5. The head of a household at the time of the disaster was in a vulnerable position regardless of age.
Land labourers and housewives were the occupational groups found to be significantly at risk.
6. There was no correlation between injuries and the extent to which the house or facilities had been damaged or disrupted. Injuries that occurred in both urban and rural environments stayed roughly in proportion to their populations.
Of all the injuries, 40 % occurred in the first few hours; 20 % later in the day and a surprisingly large proportion (40 %) occurred after the cyclone had passed, in the days and even in the weeks that followed. Host of the injuries occurred when people were trying to seek protection from the hurricane's force. Next in frequency came injuries that occurred during the process of clearing up and reconctructing hones. Over 80 % of the injuries were caused by building materials which were scattered about when the hurricane winds blew houses apart.
A large proportion of injuries were relatively minor. Of those who were injured, about 70 % obtained medical help and 30 % did not. There was no correlation between settlement types and the proportion of injuries that people felt they could manage to treat themselves.
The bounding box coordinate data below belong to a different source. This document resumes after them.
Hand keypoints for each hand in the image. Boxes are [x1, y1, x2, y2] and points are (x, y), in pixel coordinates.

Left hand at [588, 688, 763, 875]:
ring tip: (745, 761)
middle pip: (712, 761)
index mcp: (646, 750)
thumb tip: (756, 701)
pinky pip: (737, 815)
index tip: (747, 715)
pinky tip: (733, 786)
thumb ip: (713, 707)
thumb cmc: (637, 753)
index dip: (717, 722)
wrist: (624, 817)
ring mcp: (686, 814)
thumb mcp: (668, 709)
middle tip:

In each instance self-help was the preferred method of treatment for about 15 % of all injuries.
Three-quarters of village or small town dwellers who got help were seer either locally or at health centres. The number treated in each of these ways was almost equal. Very few villagers or people from small towns went to hospital. It seems likely that Roseau's hospital served not only as the country's central hospital but also as a centre of primary health care for the population of the capital.
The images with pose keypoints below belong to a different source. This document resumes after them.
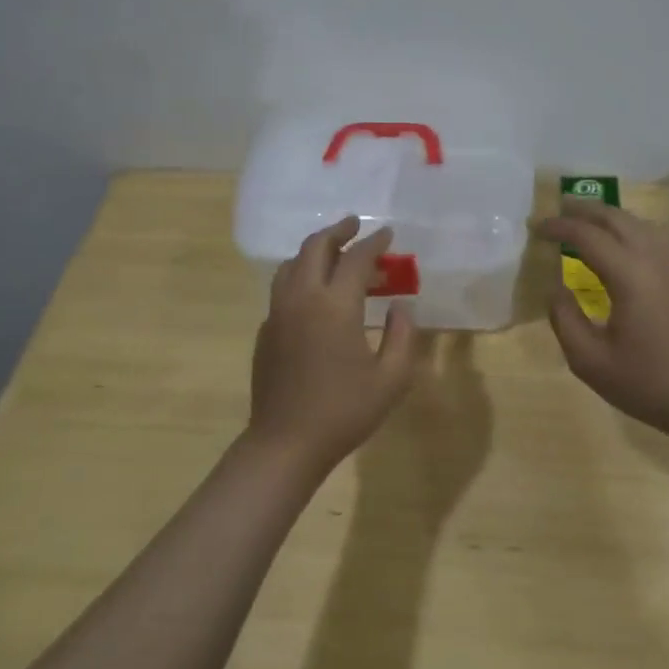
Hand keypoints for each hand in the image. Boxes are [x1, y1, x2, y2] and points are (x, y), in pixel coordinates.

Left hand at [250, 216, 420, 472]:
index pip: (356, 258)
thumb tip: (400, 307)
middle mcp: (302, 298)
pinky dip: (301, 275)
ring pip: (292, 263)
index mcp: (335, 306)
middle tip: (355, 226)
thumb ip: (402, 337)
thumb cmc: (344, 412)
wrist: (286, 443)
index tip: (387, 234)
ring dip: (314, 250)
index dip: (374, 242)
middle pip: (315, 247)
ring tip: (334, 253)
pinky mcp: (266, 330)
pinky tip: (315, 293)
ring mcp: (278, 313)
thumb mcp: (391, 379)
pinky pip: (282, 287)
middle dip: (337, 231)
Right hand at [538, 196, 668, 442]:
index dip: (559, 227)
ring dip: (610, 217)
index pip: (588, 236)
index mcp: (629, 275)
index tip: (536, 228)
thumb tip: (555, 288)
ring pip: (640, 225)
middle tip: (559, 208)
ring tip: (587, 220)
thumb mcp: (590, 360)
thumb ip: (565, 319)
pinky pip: (654, 240)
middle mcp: (654, 261)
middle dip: (586, 209)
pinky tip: (620, 247)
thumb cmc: (648, 384)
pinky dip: (629, 231)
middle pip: (618, 219)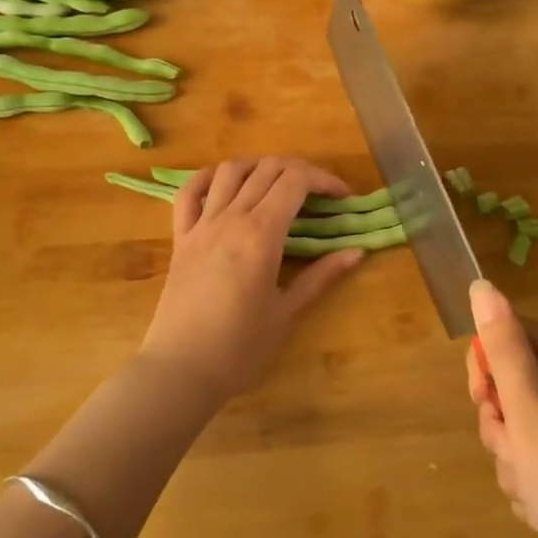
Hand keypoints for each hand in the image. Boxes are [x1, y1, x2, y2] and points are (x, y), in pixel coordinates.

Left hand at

Seventy per cent of those who were injured and for whom we have information walked to get medical help. This percentage was virtually equal among villagers, townsfolk, and those from the capital. A quarter used motor transport. Only one member of the sample was airlifted to hospital by the emergency medical rescue team. It is interesting to note that over half of those seeking medical treatment for leg or foot injuries arrived at the medical facility on foot.
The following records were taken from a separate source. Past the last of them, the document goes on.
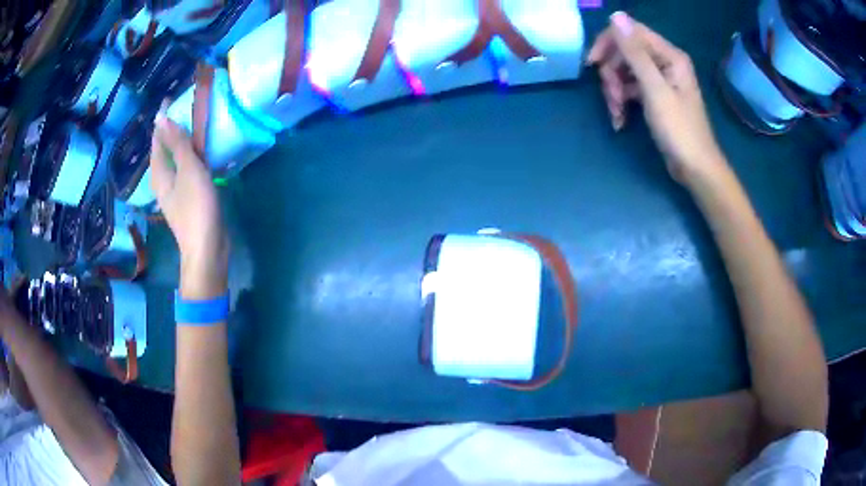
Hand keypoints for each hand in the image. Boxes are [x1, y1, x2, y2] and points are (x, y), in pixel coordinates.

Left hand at [150, 110, 227, 298]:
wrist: (207, 248)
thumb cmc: (196, 208)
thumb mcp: (188, 170)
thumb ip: (177, 144)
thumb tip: (161, 117)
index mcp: (159, 174)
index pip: (157, 140)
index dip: (161, 120)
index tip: (170, 99)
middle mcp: (163, 181)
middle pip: (163, 150)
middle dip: (170, 130)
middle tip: (183, 109)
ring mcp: (175, 191)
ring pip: (175, 160)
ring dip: (181, 143)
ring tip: (193, 126)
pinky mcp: (188, 198)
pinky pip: (185, 170)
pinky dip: (191, 157)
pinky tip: (201, 154)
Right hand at [587, 12, 726, 183]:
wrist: (695, 169)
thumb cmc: (679, 130)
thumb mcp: (654, 89)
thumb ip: (635, 52)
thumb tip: (616, 16)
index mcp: (669, 55)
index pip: (631, 33)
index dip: (608, 43)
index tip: (592, 64)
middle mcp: (664, 62)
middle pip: (625, 53)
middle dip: (612, 74)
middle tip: (612, 98)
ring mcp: (659, 79)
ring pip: (624, 71)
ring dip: (615, 91)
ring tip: (616, 113)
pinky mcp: (655, 96)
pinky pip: (630, 88)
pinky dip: (622, 102)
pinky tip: (620, 120)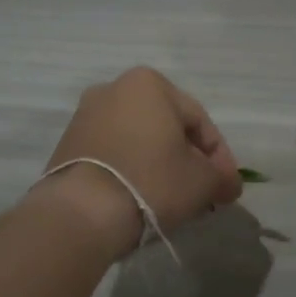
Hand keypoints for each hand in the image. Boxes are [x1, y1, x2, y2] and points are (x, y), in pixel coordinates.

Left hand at [35, 67, 242, 256]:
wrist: (81, 212)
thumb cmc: (151, 181)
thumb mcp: (202, 181)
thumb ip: (222, 177)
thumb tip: (228, 184)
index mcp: (149, 84)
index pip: (199, 121)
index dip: (219, 156)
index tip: (226, 186)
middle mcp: (114, 89)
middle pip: (166, 127)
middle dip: (187, 158)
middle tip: (202, 191)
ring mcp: (85, 116)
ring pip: (138, 139)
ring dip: (159, 163)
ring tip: (171, 197)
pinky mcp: (67, 144)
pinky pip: (112, 153)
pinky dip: (131, 169)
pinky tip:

The hypothesis that the shock, possible injury and stress occasionned by the hurricane might have affected the outcome of pregnancies adversely could not be sustained. Early and late miscarriages did not exceed the normal rates.
Laboratory records for the months following the disaster were compared with the records for the previous three years. No evidence of increase in typhoid fever was noted in the months following hurricane David. On the other hand, there was a clear outbreak of bacillary dysentery, which peaked in the second and third months after the disaster. It could have been associated with the destruction and slow repair of latrines together with a reported increase in the fly population during the months following the hurricane.
Diarrhoea cases occurred in 7.3 % of surveyed households. Eighty per cent of these cases occurred during the first three months following the hurricane. This parallels and thus lends support to the laboratory findings for dysentery.